Text block »

-- Opening Marker --

Primary criteria ranking

  • Safety = High
  • Efficacy = High
  • Cost = High

Assessment timeline (2015)

  • Draft key questions published: May 6, 2015
  • Public comment period: May 6 to May 20, 2015
  • Final key questions published: June 3, 2015
  • Draft report published: August 18, 2015
  • Public comment period: August 18 to September 17, 2015
  • Final report published: October 16, 2015
  • HTCC public meeting: November 20, 2015

Background

Low back pain is an exceedingly common complaint, with a lifetime prevalence ranging from 60-70% (WHO, 2013). Chronic low back pain may be seen in as many as one-quarter of patients six months after an initial episode (Johannes, 2010). The economic impact of low back pain is also substantial. It is the second most common reason for all physician visits in the U.S. (Licciardone, 2008), and is responsible for approximately $30 billion in direct medical costs annually, of which $18.3 billion is related to ambulatory care (Soni, 2010). In addition, low back pain is a major cause of lost productivity; it is estimated that over 3% of the U.S. work force is compensated for back pain or injury each year (Stewart, 2003), with approximately 187 million missed work days and wage losses accounting for an additional $22.4 billion in indirect costs (AAOS, 2009).

-- Closing Marker --

Provided records »
-- Opening Marker --

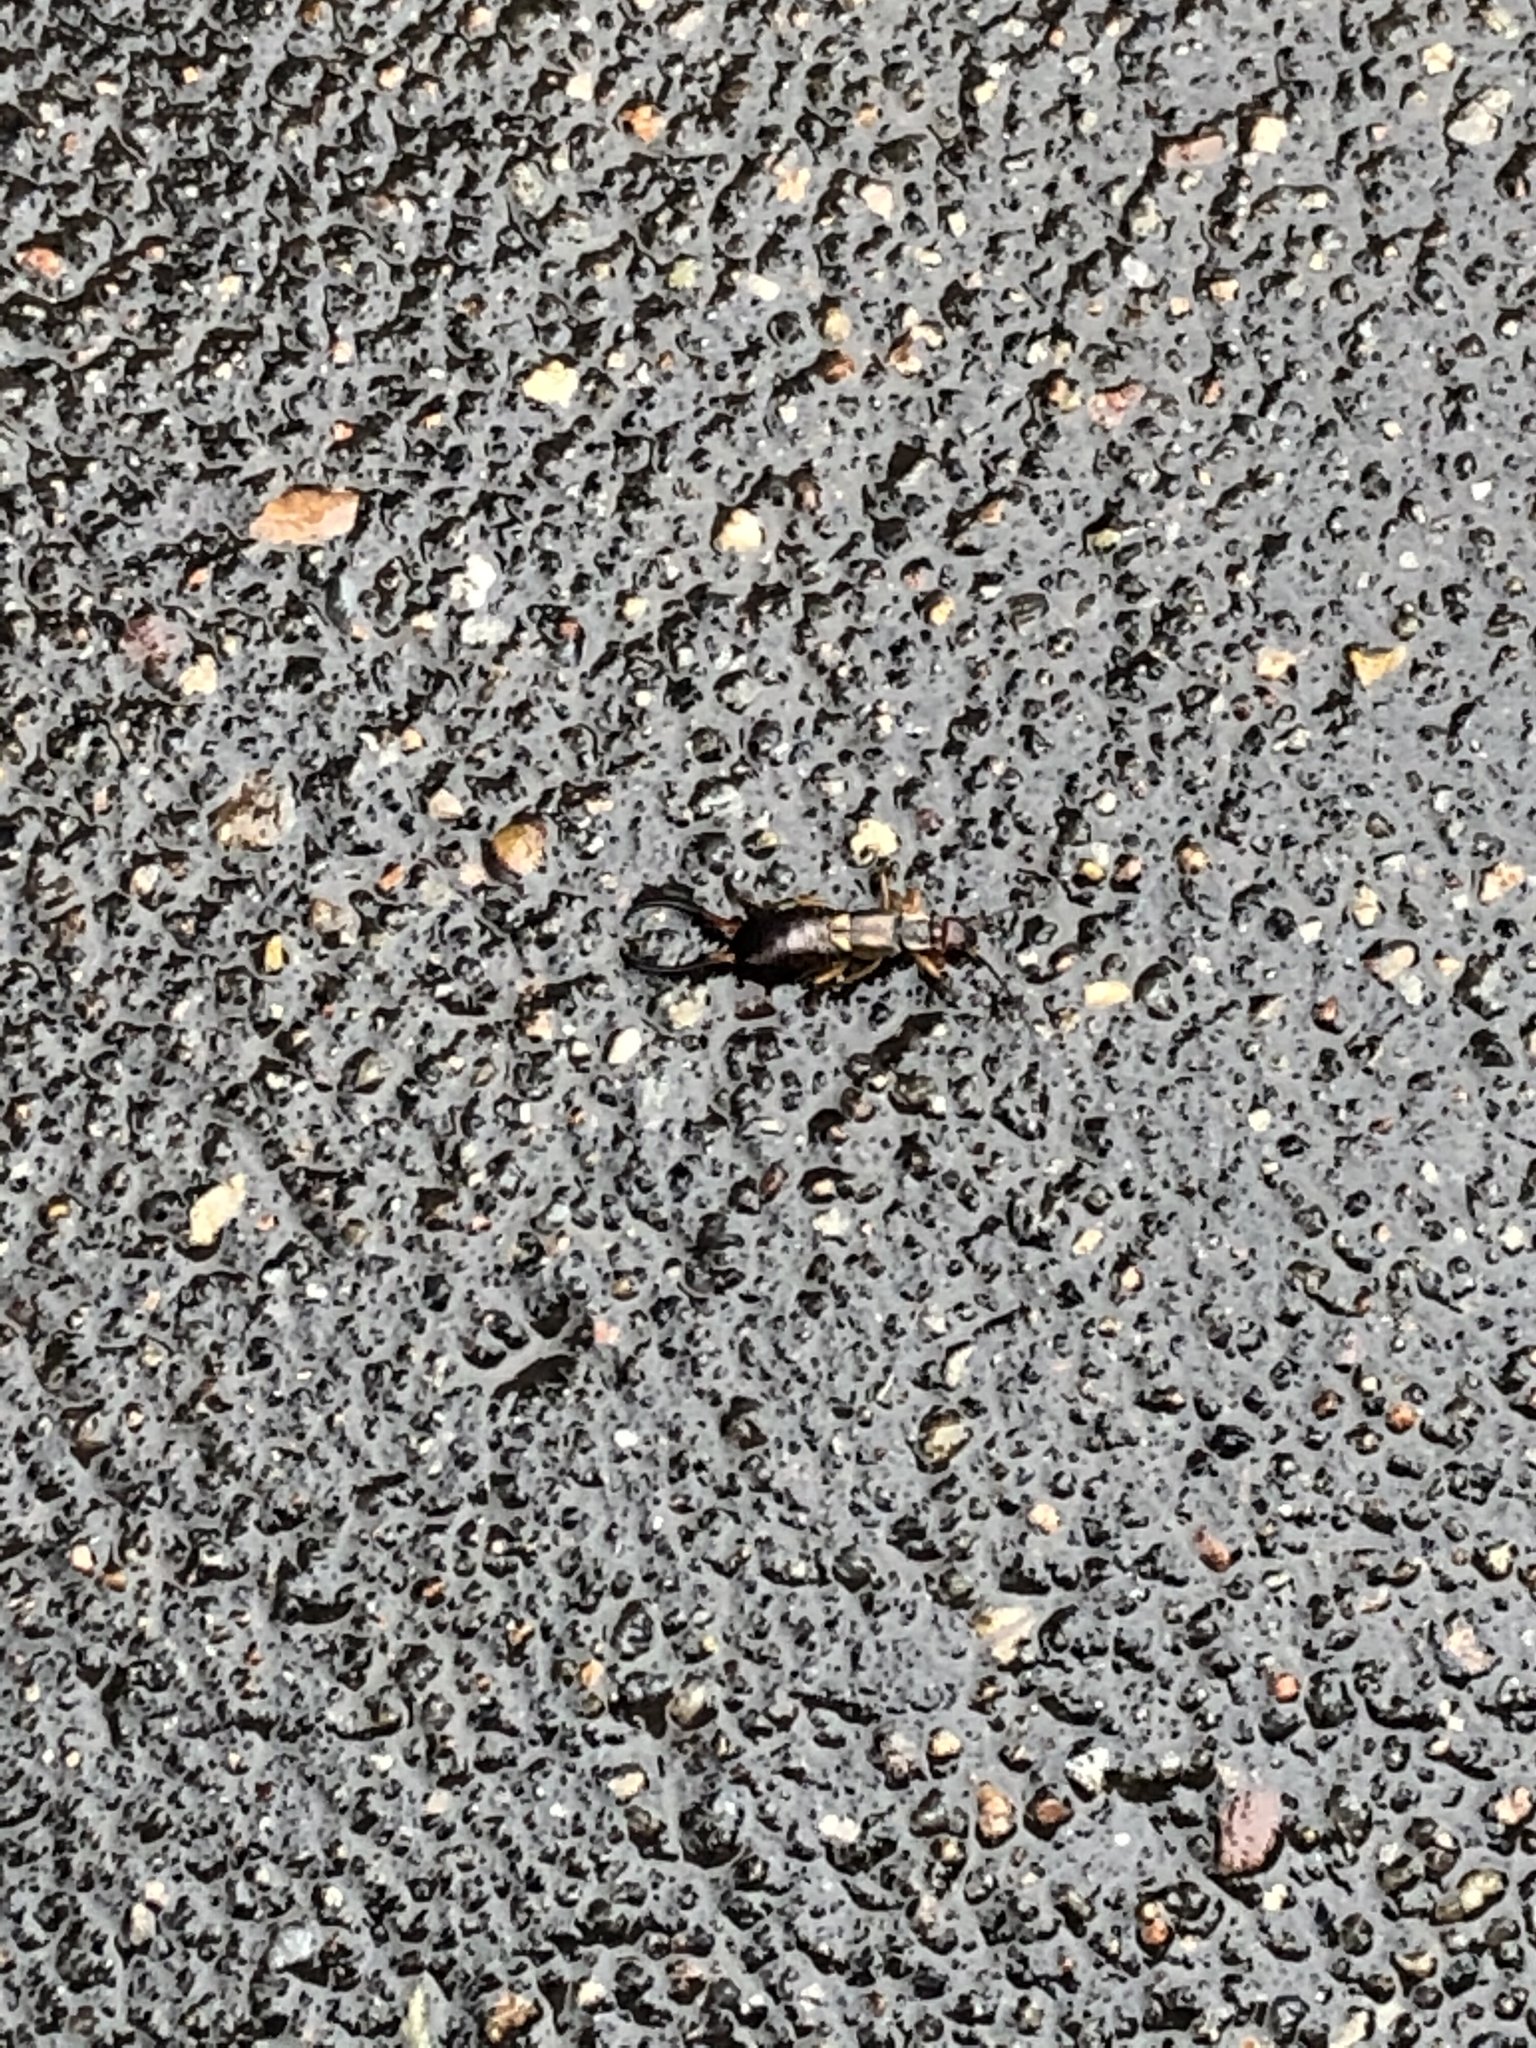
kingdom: Animalia
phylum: Arthropoda
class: Insecta
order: Dermaptera
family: Forficulidae
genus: Forficula
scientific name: Forficula
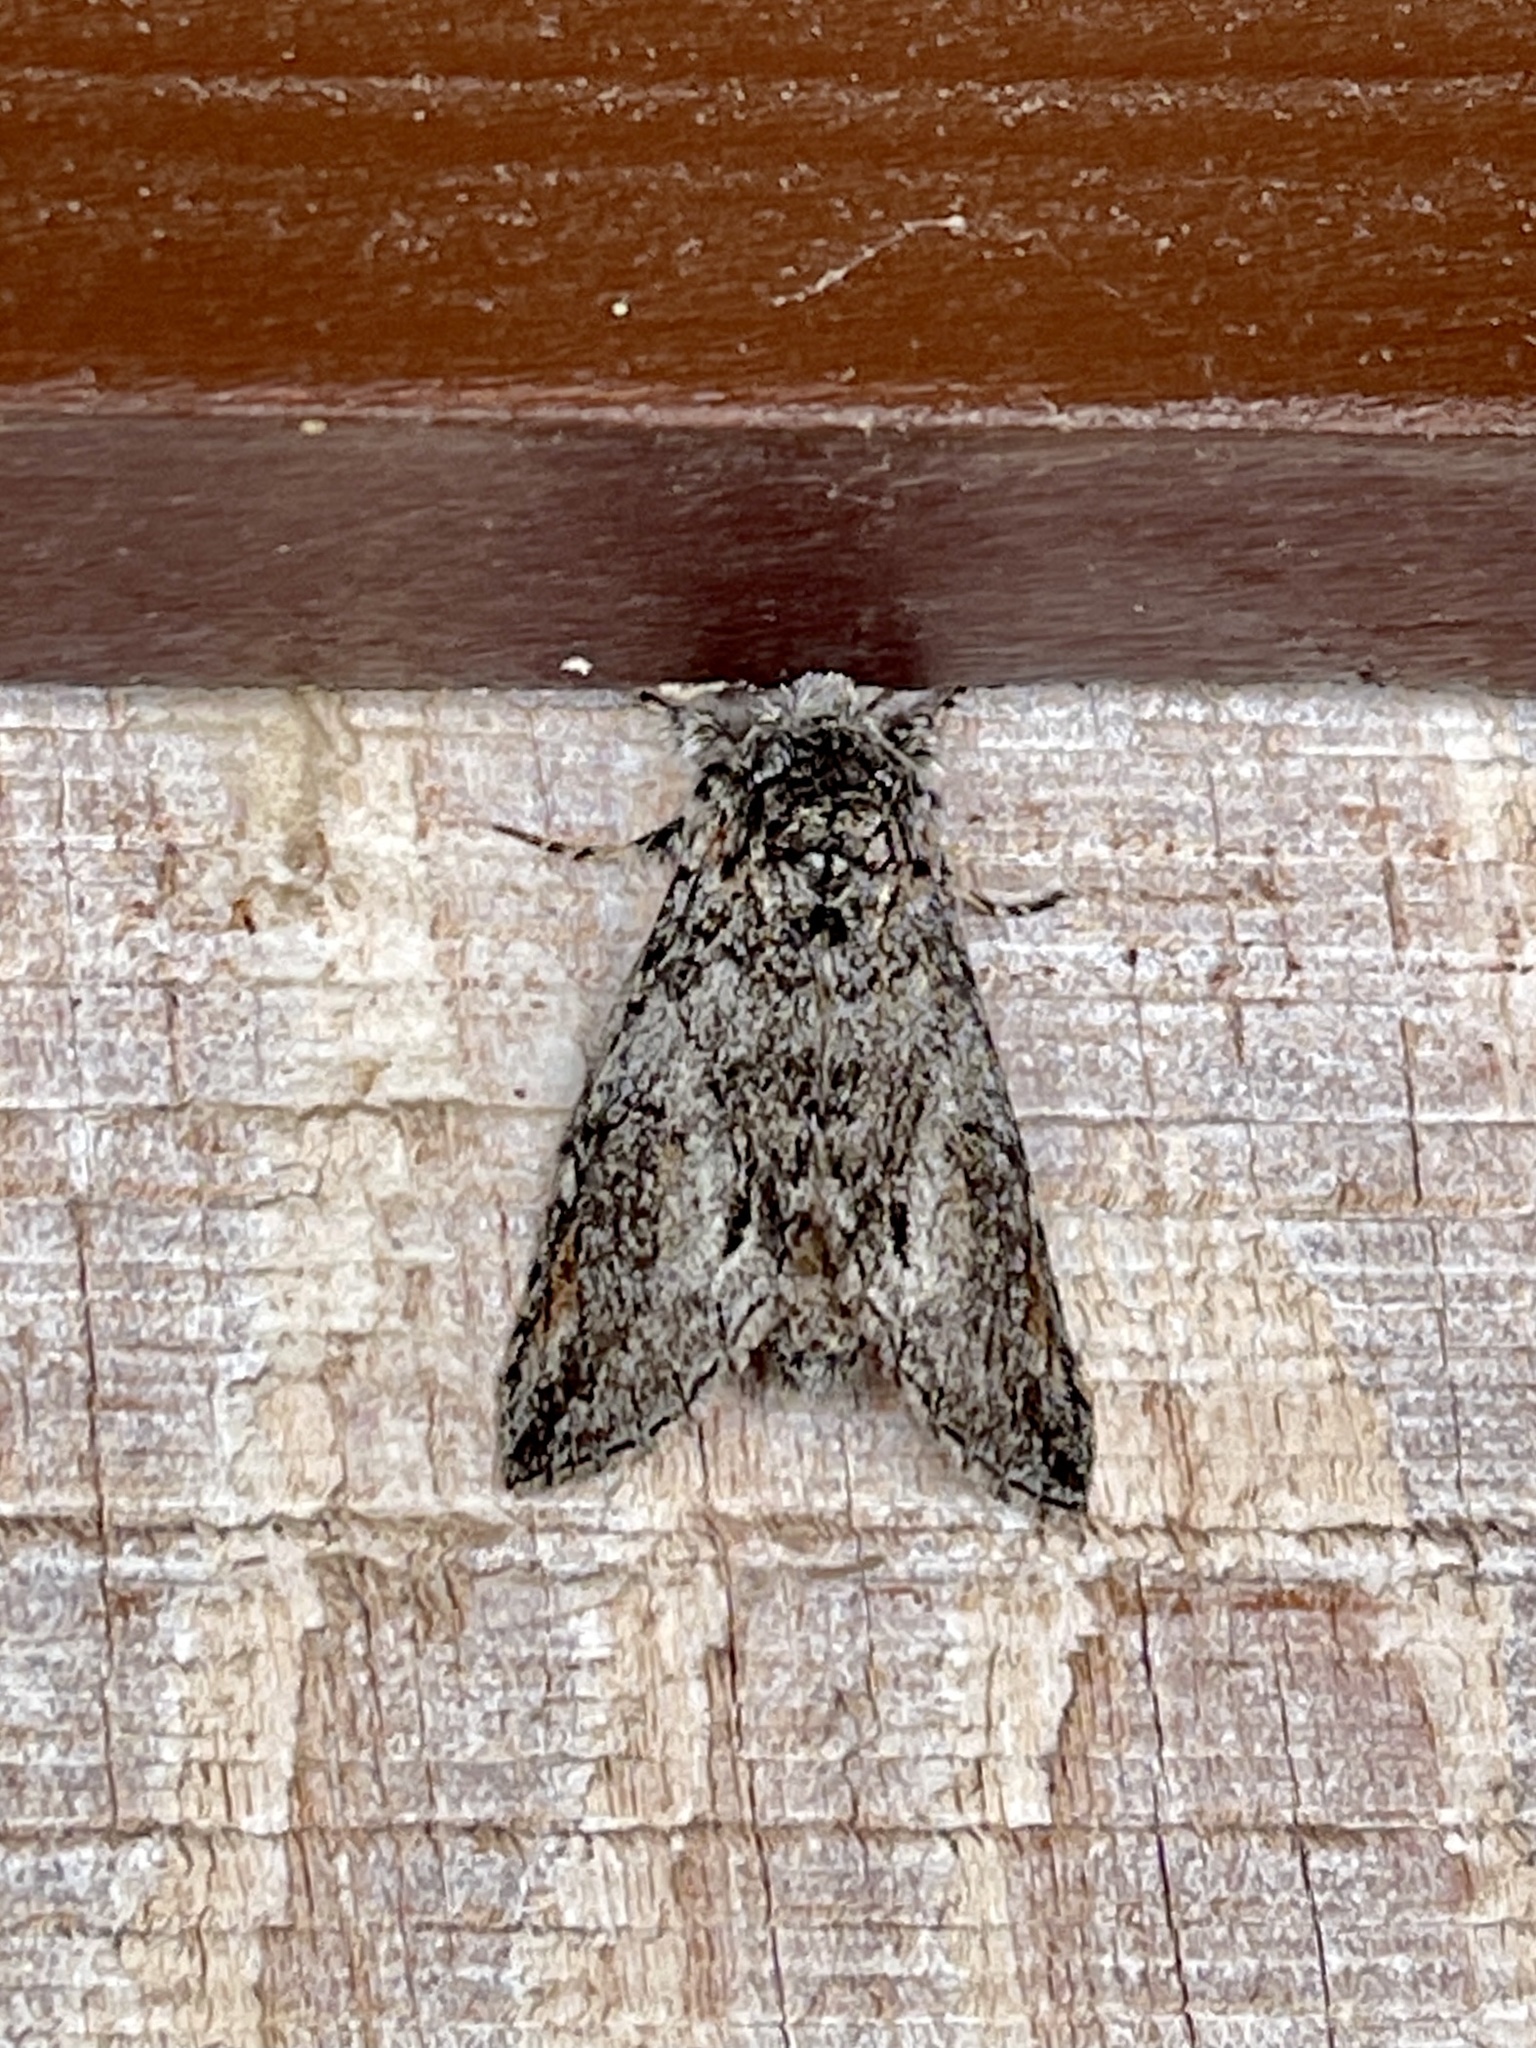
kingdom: Animalia
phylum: Arthropoda
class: Insecta
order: Lepidoptera
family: Notodontidae
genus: Macrurocampa
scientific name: Macrurocampa dorothea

-- Closing Marker --

What this task involves » Pick up the low back pain text after its final sentence and carry it forward. The lines have nothing to do with the low back pain text.

Reply to the task »
Low back pain can be caused by various specific and nonspecific conditions, which differ in prevalence and affect different age groups. Degenerative disc disease (DDD) is a common condition associated with low back pain in many individuals. Use of the term “disease” to describe this condition is something of a misnomer, however, as disc degeneration (dehydration and shrinkage) is a natural consequence of aging, and many individuals never develop overt symptoms of DDD. Diagnosis and subsequent treatment typically involves an initial history and physical examination by a clinician. Depending on the presentation, the clinician might prescribe various self-care therapies or will perform a diagnostic exam to check the patient’s pain tolerance, functional capabilities, and reflexes (Pengel, 2003). An MRI and/or CT scan may be used to identify other potential causes of the patient’s symptoms, including other co-occurring conditions such as radiculopathy (compression of the root nerve), spondylolisthesis (displacement of the vertebral disc), or spinal stenosis (narrowing of the spinal canal) (Ullrich, 2013).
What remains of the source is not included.